13 ottobre 2010

UNA POLITICA PICOLA PICCOLA n°2

Il presidente della Repubblica ha esternato … ancora. Intervenendo al Forum internazionale per lo sviluppo della giustizia elettronica (di certo il forum è tenuto in Italia ma non riguarda l’Italia, visto che da noi mancano perfino i soldi per i toner o per le fotocopie) ha detto che “occorrono scelte coraggiose che semplifichino le procedure […], che diano piena attuazione ai principi del giusto processo e riducano la durata dei procedimenti”. Concetti così semplici da sembrare retorici, ma che mettono il dito sulla piaga, in un Paese che di piaghe aperte ne ha tante.
Che la giustizia nel nostro Paese somigli a un pachiderma vecchio e stanco è evidente, com’è evidente che tutte le volte che i politici vi mettono mano combinano guai peggiori. Il paradosso è che il parlamento è sovente investito da leggi che riguardano la giustizia … non degli italiani ma di “un italiano”, quello che è più eguale di tutti.
Prendiamo il cosiddetto processo breve.
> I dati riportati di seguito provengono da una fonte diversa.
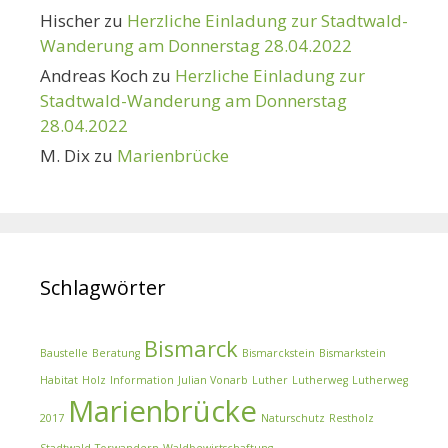
Hischer
zu
Herzliche Einladung zur Stadtwald-
Wanderung am Donnerstag 28.04.2022
Andreas Koch
zu
Herzliche Einladung zur
Stadtwald-Wanderung am Donnerstag
28.04.2022
M. Dix
zu
Marienbrücke
Schlagwörter
Bismarck
Baustelle
Beratung
Bismarckstein
Bismarkstein
Habitat
Holz
Information
Julian Vonarb
Luther
Lutherweg
Lutherweg
Marienbrücke
2017
Naturschutz
Restholz
Stadtwald
Torwandern
Waldbewirtschaftung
Non entro nei particolari tecnici di equità costituzionale perché e materia dei tecnici e del parlamento nella sua totalità e non di una parte, pur maggioritaria, in quanto la giustizia interessa tutti gli italiani e, quindi, deve essere aperto al contributo anche delle opposizioni, attraverso un vero dibattito, senza voti di fiducia o decreti di necessità.
Non c’è nessun italiano che sia contrario ad accorciare i tempi della politica, ma senza che ciò renda, sembra un gioco di parole, giustizia a un innocente, riducendo, invece dei tempi, la prescrizione che riguarda esclusivamente il colpevole. Ma per rendere efficiente la giustizia occorrono investimenti e una riorganizzazione dei Tribunali. Tremonti, il deus dell’economia italiana, fiscalista di successo e ministro dell’economia, troverà i soldi o, come il solito, inventerà un più facile slogan, per dire e non fare?
Il governo dichiara in ogni occasione che il testo della legge del processo breve è fermo in parlamento, riversando la colpa sulle opposizioni e su parte della maggioranza (i finiani). Ma non è così. Il contendere riguarda la norma transitoria, fatta apposta per salvare dai processi il presidente del consiglio, mettendo fine a centinaia di migliaia di processi tuttora in corso dai quali le parti lese attendono “giustizia”.
E se fosse il presidente del consiglio a fare un passo indietro, recandosi in tribunale a dimostrare la sua innocenza e il fumus persecutionis?
Taglieremmo la testa al toro e ci allineeremmo alle vere democrazie occidentali, dove i premier e i ministri non godono di nessun salvacondotto giudiziario.